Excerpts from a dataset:

• • •

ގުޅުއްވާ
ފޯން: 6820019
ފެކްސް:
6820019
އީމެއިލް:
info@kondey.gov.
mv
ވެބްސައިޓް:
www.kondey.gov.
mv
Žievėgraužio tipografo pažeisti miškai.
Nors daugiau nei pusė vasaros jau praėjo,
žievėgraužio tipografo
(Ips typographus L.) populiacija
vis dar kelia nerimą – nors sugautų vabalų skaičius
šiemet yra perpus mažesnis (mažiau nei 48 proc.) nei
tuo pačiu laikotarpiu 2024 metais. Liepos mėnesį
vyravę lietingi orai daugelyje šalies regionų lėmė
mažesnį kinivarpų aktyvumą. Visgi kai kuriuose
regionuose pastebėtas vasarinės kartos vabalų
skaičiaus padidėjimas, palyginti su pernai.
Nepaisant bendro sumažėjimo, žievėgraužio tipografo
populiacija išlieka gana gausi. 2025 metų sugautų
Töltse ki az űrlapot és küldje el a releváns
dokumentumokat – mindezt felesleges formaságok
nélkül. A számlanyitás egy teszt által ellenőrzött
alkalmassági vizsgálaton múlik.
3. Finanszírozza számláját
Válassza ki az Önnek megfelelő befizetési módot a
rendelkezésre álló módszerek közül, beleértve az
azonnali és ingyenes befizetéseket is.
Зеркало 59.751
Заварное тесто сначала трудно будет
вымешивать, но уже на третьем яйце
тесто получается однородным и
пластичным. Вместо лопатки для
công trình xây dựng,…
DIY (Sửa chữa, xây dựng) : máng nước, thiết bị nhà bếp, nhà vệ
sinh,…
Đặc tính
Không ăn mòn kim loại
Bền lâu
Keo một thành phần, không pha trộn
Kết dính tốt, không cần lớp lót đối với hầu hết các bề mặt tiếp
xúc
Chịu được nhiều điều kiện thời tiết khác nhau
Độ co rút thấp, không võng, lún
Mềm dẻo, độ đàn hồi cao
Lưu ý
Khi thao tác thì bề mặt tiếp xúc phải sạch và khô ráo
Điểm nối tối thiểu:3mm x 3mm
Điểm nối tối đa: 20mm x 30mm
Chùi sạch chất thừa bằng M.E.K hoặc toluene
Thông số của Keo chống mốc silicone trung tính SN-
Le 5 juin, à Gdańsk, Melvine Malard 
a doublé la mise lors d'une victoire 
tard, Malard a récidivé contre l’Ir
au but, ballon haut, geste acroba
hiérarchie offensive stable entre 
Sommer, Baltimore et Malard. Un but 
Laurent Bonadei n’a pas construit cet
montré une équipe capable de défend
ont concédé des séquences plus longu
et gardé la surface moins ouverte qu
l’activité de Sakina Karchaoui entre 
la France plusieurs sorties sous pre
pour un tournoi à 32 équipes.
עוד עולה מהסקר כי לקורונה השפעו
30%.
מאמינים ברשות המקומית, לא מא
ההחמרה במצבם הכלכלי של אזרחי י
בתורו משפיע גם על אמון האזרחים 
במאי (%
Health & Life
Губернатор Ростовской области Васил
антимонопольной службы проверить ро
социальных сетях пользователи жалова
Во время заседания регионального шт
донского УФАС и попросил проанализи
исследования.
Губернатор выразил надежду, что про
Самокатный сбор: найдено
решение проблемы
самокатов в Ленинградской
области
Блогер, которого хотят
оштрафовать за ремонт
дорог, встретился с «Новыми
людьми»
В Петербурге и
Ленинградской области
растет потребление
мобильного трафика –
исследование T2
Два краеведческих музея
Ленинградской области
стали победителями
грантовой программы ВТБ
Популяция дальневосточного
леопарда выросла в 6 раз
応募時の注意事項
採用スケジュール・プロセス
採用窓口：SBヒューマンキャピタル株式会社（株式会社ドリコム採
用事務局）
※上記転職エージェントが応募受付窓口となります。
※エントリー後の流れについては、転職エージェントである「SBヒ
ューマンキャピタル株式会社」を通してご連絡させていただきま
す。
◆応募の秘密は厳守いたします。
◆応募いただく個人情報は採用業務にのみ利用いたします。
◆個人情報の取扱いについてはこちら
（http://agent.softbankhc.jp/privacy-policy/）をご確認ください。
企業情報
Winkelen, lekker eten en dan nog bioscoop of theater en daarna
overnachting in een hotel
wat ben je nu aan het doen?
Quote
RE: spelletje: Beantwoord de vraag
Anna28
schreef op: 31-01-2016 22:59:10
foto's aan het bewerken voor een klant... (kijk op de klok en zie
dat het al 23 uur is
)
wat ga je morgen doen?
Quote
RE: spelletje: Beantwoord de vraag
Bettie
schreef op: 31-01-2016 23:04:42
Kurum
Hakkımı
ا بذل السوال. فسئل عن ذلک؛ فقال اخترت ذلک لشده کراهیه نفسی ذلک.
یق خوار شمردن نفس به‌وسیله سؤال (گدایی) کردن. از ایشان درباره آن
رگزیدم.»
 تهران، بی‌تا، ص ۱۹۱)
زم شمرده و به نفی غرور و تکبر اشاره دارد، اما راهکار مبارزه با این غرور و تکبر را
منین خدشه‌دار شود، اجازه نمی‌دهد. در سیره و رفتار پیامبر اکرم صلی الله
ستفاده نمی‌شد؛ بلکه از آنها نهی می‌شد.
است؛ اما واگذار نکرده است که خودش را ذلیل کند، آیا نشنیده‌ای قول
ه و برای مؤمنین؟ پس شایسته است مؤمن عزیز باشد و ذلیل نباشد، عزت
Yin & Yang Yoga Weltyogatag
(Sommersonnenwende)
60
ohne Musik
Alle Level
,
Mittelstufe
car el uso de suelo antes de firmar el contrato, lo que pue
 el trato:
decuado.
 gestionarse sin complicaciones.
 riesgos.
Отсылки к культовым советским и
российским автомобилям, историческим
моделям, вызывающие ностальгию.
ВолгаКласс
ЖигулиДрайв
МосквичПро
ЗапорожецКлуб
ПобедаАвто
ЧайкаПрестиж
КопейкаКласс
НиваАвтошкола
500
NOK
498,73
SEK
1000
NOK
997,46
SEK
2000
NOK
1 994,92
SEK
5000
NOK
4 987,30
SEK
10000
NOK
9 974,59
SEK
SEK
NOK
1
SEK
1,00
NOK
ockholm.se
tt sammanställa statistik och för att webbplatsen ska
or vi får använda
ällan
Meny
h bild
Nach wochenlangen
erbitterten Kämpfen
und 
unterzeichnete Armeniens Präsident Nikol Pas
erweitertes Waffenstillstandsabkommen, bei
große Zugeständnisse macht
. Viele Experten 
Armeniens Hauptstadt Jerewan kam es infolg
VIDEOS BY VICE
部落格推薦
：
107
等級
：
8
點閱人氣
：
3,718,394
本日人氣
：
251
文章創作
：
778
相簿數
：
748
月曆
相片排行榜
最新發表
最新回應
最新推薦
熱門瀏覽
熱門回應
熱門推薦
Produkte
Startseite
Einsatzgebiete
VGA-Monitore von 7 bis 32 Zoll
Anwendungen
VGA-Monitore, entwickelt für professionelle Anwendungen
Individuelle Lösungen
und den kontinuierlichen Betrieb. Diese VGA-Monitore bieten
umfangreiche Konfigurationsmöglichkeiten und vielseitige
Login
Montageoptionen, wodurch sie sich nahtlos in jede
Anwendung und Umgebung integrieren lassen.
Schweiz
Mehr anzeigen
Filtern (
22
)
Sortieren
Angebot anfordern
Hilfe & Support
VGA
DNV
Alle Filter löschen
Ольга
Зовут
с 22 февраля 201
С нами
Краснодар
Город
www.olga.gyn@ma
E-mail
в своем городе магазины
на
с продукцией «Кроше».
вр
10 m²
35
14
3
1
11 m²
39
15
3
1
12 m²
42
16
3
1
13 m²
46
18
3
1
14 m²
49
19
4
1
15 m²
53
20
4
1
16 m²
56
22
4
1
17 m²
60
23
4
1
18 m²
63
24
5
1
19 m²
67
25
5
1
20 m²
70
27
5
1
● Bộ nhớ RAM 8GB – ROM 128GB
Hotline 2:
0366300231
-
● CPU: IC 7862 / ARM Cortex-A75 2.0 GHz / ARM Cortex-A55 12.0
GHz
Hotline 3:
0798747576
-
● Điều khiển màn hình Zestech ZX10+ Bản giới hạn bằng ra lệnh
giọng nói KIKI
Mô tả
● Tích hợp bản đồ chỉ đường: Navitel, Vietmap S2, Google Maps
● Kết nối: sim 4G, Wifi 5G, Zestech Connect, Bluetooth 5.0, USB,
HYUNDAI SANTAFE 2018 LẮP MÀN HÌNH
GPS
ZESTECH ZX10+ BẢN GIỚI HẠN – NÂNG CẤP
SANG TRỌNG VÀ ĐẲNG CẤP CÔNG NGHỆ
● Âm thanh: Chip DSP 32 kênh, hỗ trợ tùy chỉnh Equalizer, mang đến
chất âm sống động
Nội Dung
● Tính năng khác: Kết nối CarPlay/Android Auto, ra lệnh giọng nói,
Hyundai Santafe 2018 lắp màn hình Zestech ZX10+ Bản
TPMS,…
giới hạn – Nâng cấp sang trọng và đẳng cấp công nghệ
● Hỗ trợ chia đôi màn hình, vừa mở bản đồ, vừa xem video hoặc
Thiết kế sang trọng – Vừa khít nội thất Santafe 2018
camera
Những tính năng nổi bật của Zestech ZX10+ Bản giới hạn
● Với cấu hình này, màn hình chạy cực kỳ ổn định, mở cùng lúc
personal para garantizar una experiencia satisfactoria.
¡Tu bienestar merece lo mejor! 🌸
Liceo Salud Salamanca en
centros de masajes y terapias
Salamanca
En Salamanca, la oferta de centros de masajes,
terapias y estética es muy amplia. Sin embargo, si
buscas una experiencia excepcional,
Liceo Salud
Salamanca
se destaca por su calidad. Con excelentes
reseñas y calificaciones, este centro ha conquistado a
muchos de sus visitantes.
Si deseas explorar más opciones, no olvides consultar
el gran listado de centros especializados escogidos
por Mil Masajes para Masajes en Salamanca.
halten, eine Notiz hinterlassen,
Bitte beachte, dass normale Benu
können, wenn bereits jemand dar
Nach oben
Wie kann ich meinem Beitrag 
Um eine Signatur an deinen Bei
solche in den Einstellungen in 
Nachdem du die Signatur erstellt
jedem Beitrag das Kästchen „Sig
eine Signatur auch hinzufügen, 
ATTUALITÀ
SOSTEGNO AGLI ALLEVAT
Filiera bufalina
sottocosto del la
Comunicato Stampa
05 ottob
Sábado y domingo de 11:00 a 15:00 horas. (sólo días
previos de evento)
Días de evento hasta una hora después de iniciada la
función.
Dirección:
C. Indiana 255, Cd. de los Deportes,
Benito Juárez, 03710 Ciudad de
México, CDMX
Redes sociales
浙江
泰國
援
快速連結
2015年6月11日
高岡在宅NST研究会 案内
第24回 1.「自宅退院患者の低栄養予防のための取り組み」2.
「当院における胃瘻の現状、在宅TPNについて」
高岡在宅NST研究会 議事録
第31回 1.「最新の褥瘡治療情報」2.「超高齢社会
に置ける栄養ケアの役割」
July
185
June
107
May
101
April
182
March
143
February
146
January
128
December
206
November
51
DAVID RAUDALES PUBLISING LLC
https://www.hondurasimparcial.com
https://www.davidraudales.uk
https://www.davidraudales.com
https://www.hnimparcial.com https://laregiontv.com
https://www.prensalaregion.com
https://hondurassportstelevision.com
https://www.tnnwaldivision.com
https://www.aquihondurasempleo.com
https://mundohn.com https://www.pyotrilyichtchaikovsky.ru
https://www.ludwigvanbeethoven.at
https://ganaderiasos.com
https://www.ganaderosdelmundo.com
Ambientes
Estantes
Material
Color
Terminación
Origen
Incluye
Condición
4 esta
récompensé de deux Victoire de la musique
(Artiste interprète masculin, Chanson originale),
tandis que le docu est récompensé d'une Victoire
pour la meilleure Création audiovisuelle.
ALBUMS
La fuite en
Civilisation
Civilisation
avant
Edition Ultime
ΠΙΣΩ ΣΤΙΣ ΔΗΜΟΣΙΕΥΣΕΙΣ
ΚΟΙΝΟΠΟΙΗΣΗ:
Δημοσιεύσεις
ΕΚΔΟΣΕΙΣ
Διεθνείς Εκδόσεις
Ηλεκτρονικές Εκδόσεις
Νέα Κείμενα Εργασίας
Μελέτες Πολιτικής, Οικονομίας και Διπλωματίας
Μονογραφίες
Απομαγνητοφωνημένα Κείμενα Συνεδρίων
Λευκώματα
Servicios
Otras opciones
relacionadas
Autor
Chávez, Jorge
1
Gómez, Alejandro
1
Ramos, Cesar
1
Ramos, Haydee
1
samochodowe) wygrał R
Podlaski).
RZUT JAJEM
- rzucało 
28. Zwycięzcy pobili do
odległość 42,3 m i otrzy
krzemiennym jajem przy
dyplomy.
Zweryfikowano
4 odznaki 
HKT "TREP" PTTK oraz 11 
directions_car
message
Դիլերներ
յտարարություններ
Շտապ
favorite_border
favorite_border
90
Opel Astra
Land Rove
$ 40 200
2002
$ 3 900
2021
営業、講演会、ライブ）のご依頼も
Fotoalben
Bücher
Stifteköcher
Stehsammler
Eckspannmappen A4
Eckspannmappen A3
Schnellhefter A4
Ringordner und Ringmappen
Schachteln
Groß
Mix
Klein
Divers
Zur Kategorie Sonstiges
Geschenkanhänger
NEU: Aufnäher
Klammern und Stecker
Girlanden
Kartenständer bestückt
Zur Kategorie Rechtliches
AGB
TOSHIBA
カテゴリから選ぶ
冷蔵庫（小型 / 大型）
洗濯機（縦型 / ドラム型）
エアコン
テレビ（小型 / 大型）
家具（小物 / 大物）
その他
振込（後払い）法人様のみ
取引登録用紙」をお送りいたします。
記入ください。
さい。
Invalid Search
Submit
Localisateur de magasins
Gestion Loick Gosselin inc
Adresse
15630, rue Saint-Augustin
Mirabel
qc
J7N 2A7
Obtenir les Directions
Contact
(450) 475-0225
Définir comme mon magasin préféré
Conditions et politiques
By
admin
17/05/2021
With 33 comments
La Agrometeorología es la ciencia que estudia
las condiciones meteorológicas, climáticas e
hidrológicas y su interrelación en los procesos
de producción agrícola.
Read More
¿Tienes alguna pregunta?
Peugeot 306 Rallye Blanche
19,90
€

• • •

■ What the task requires ■
Gather every line of the records that contains the string "sugautų", matching case exactly.

■ Response area ■
vis dar kelia nerimą – nors sugautų vabalų skaičius
populiacija išlieka gana gausi. 2025 metų sugautų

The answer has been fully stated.